Having a little obedience session before getting back into the car :001_wub:


----------



## BenBoy (Aug 31, 2013)

Your Husky is stunning 
Great pics 
I saw an 11 week old cavalier yesterday...it was love at first sight


----------



## ellenlouisepascoe (Jul 12, 2013)

Mine is about 9 ish I believe, he came with my husband when I got married :lol:

I have been trying to get his exact DOB from my husbands parents but they can't seem to find his papers , he is a handsome little chap a little on the dainty side but love on legs!  He's only lived with us about 5 months. 

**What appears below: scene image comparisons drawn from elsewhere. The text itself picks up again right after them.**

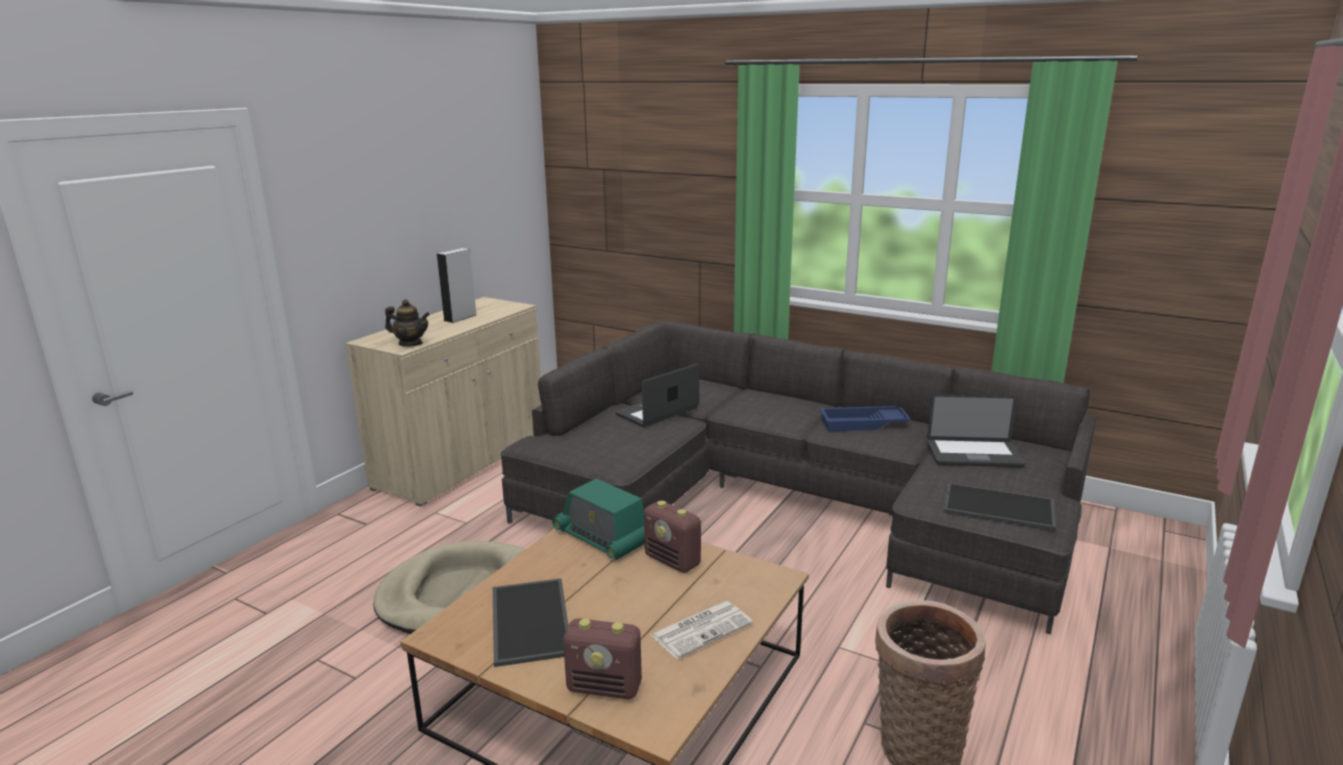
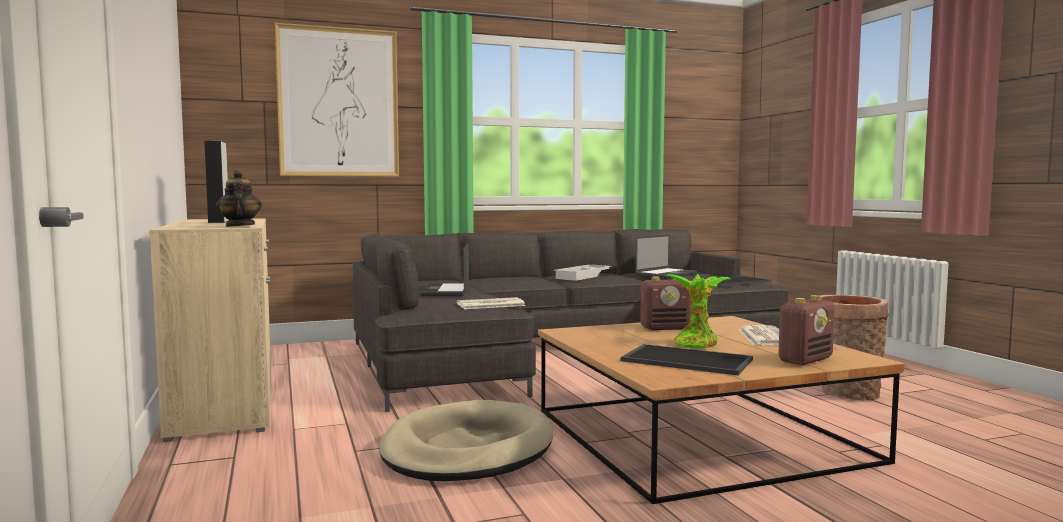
camera: 50 degrees left, 15 degrees down
teapot [385,299,430,347] -> teapot turned 75 degrees counterclockwise [216,170,262,227]
radio [552,479,645,560] -> none
blue tray [820,406,911,431] -> white tray [554,265,611,281]
none -> picture [275,23,399,176]
none -> newspaper [457,297,525,309]
none -> potted plant [665,274,730,349]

My childhood love is labs! I grew up with them and my mother currently has a 5 year old I bought her for her 50th birthday ( well a bit of that and a bit of I missed having a dog in the house )


----------



## ellenlouisepascoe (Jul 12, 2013)

My Mam's Lab! Bree


----------



## BenBoy (Aug 31, 2013)

ellenlouisepascoe said:


> My Mam's Lab! Bree


She is gorgeous!!!


----------



## ellenlouisepascoe (Jul 12, 2013)

She's a funny one! Probably the most laid back lab I've ever come across, took little to no training, heels perfectly holds her leader in her mouth and walks right beside you out on walks, never wanders away even for a second. Has all her daft moments outside in the garden then just comes in and snoozes on the sofa , never chewed toilet trained after 1 day , perfect little lady, my mum always wanted to have a litter from her but she's just never had the right time or funds to do it and now she's too old xx


----------



## VickynHolly (Jun 23, 2013)

The Husky is 9?, doesn't look anywhere near 9. Lovely photos.


----------



## ellenlouisepascoe (Jul 12, 2013)

The Cavalier is 9  Husky is 18 weeks old x


----------



## Cheryl89 (Jun 24, 2013)

Soooooo gorgeous Hun   I love walkies xxx


----------



## ellenlouisepascoe (Jul 12, 2013)

So do they! I really must record the Spaniel when we say walkies he goes BEZERK! His previous home he went out about once every 6 months so now he gets walkies every day he's so excited!


----------



## The3DChis (Jan 17, 2011)

adorable! Both of them x


----------